**HOW TO COMPLETE THIS TASK**
An exact restatement is required. Cover only the lines of the records from the first through the line with "root of tail: (992, 627)", and skip pictures.

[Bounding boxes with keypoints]
__________

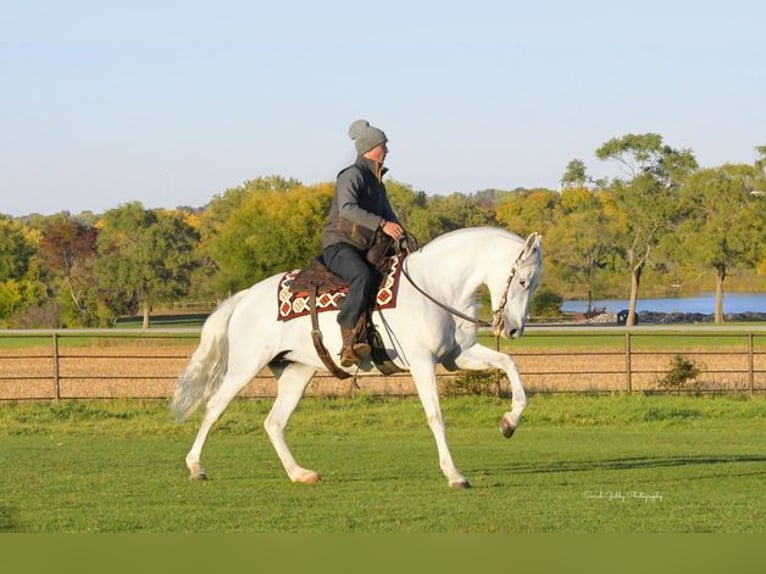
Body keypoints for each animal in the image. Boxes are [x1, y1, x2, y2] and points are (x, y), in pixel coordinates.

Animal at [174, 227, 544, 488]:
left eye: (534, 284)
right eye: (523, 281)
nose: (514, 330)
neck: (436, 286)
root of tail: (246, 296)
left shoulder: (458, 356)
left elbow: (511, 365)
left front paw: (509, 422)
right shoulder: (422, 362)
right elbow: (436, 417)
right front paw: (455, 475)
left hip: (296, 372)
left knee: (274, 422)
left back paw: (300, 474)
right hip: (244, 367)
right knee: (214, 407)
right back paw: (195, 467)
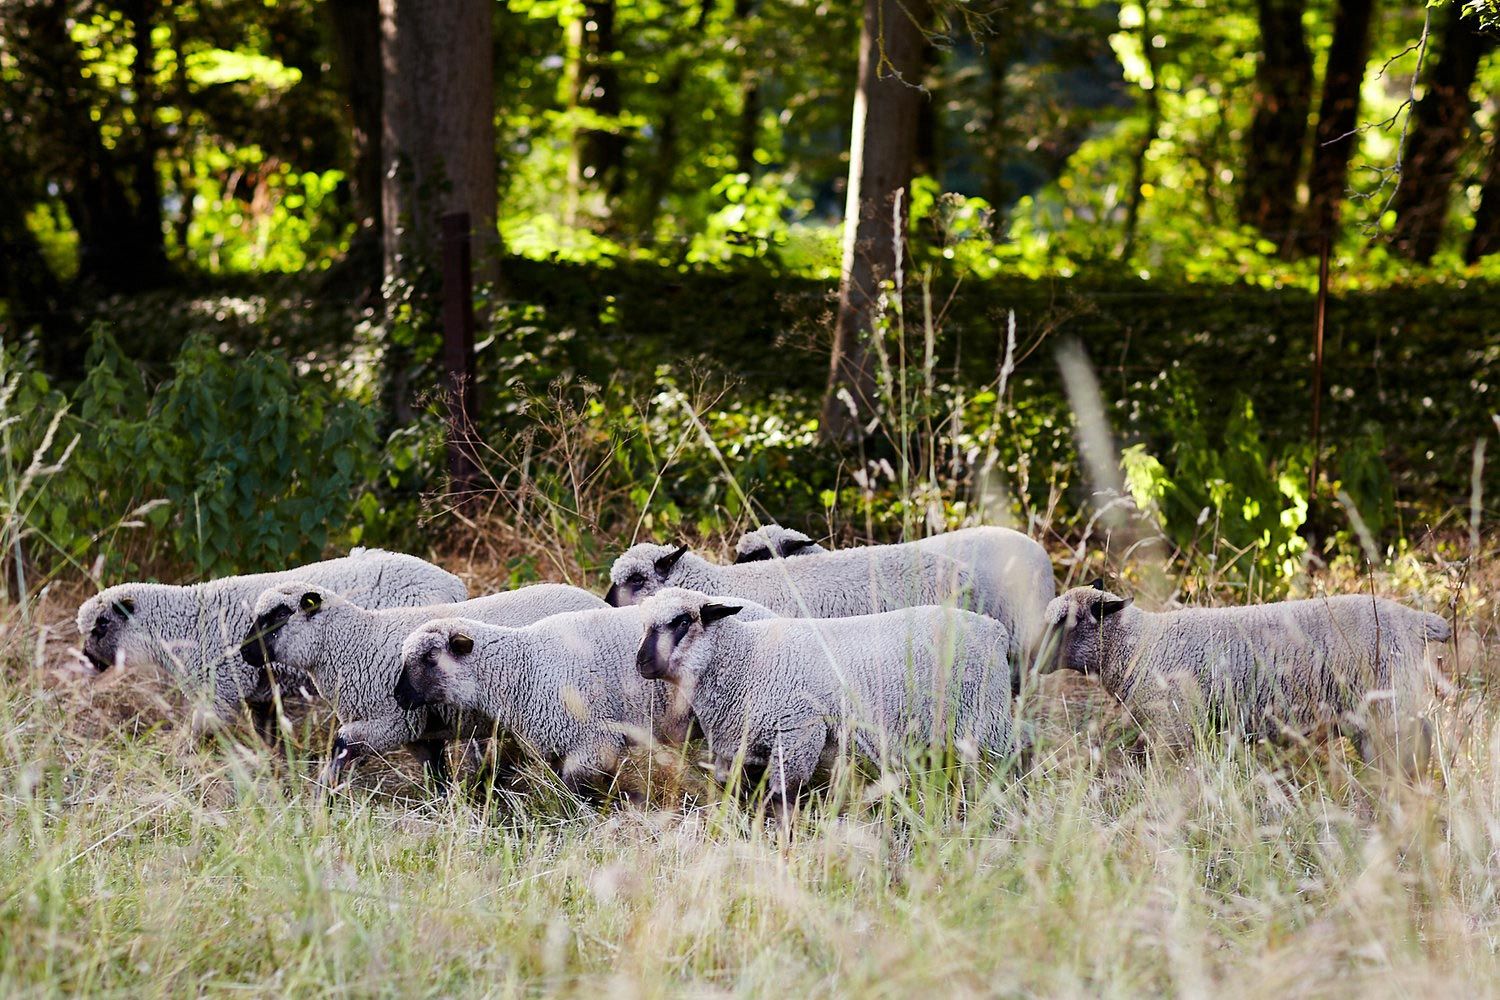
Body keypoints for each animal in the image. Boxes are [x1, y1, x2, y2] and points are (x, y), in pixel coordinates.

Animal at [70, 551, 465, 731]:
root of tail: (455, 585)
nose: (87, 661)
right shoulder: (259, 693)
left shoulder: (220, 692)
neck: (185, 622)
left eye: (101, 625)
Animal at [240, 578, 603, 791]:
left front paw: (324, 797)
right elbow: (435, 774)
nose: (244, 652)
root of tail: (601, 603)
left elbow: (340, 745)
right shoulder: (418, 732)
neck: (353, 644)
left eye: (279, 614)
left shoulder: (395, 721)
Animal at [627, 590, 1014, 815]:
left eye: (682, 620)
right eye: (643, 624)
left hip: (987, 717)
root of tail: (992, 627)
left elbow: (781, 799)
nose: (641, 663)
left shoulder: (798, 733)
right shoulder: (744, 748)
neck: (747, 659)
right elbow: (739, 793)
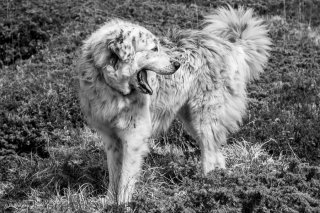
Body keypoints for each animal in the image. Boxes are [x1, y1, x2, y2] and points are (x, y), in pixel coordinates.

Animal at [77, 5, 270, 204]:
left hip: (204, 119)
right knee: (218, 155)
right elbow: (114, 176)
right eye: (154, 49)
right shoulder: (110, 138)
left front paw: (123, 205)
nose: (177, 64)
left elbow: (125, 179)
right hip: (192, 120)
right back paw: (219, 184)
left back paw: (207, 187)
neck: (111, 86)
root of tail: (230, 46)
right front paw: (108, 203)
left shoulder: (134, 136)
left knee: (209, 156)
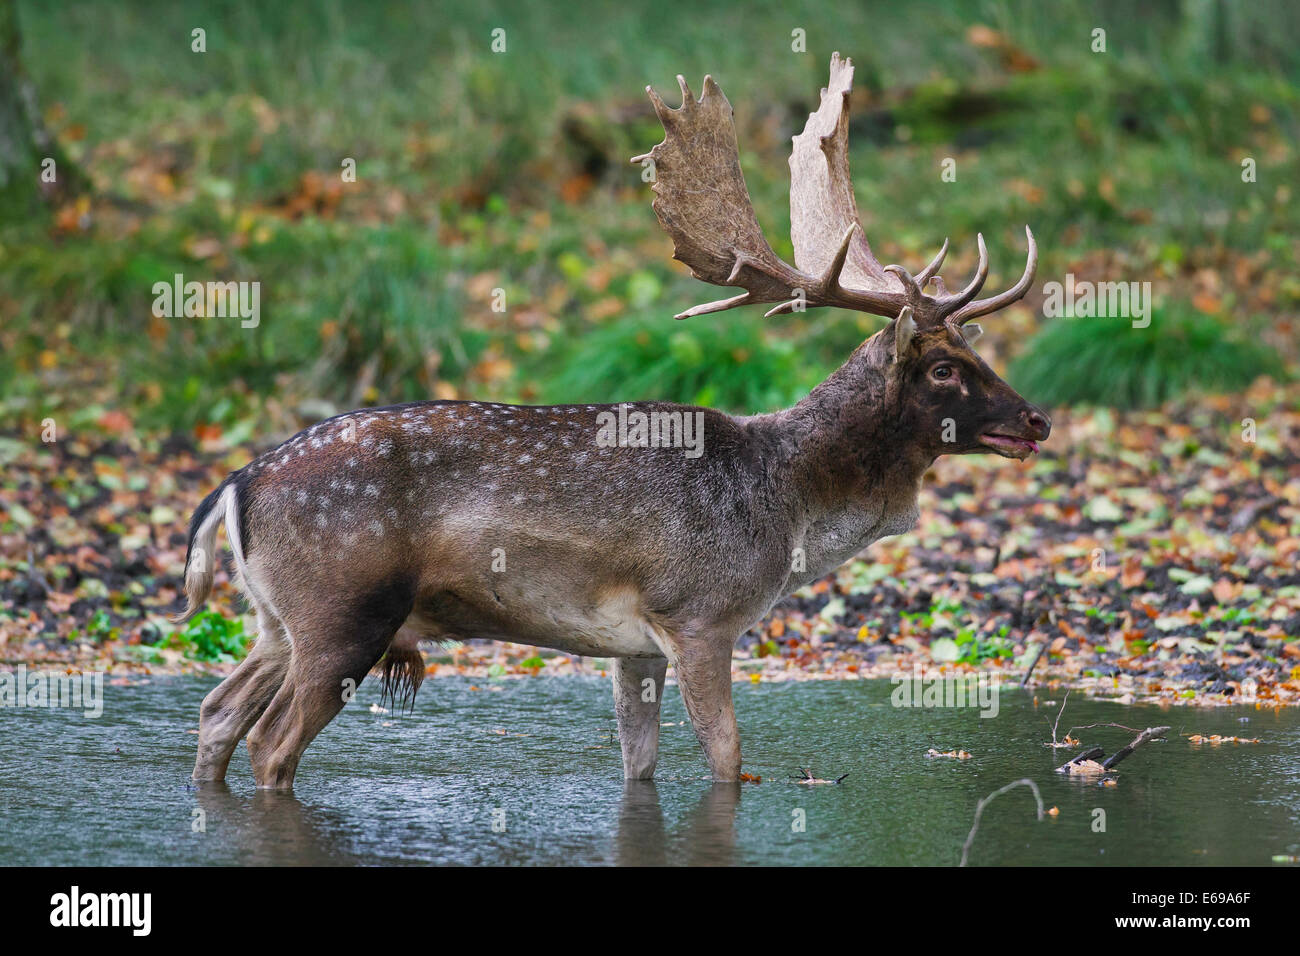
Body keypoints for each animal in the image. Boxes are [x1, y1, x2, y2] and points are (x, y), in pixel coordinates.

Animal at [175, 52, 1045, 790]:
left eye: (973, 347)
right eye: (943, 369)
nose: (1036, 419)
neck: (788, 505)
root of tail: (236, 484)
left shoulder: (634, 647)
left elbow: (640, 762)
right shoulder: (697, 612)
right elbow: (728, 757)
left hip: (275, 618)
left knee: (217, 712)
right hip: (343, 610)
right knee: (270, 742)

__________

**OUTPUT**
Body keypoints for each animal in the image. Boxes are [x1, y1, x2, y2] and points are (x, y), in pixel coordinates.

Animal at [174, 227, 544, 488]:
left eye: (534, 284)
right eye: (523, 281)
nose: (514, 330)
neck: (436, 286)
root of tail: (246, 296)
left shoulder: (458, 356)
left elbow: (511, 365)
left front paw: (509, 422)
right shoulder: (422, 362)
right elbow: (436, 417)
right front paw: (455, 475)
left hip: (296, 372)
left knee: (274, 422)
left back paw: (300, 474)
right hip: (244, 367)
right knee: (214, 407)
right back paw: (195, 467)
Body keypoints for each animal in the image. Boxes are [x1, y1, x2, y2] and points are (x, y), in pixel coordinates.

Animal at [70, 551, 465, 731]:
root of tail: (455, 585)
nose: (87, 661)
right shoulder: (259, 693)
left shoulder: (220, 692)
neck: (185, 622)
left eye: (101, 625)
Animal at [240, 578, 603, 791]:
left front paw: (324, 797)
right elbow: (435, 774)
nose: (244, 652)
root of tail: (601, 603)
left elbow: (340, 745)
right shoulder: (418, 732)
neck: (353, 644)
left eye: (279, 614)
left shoulder: (395, 721)
Animal at [627, 590, 1014, 815]:
left eye: (682, 620)
right eye: (643, 624)
left hip: (987, 717)
root of tail: (992, 627)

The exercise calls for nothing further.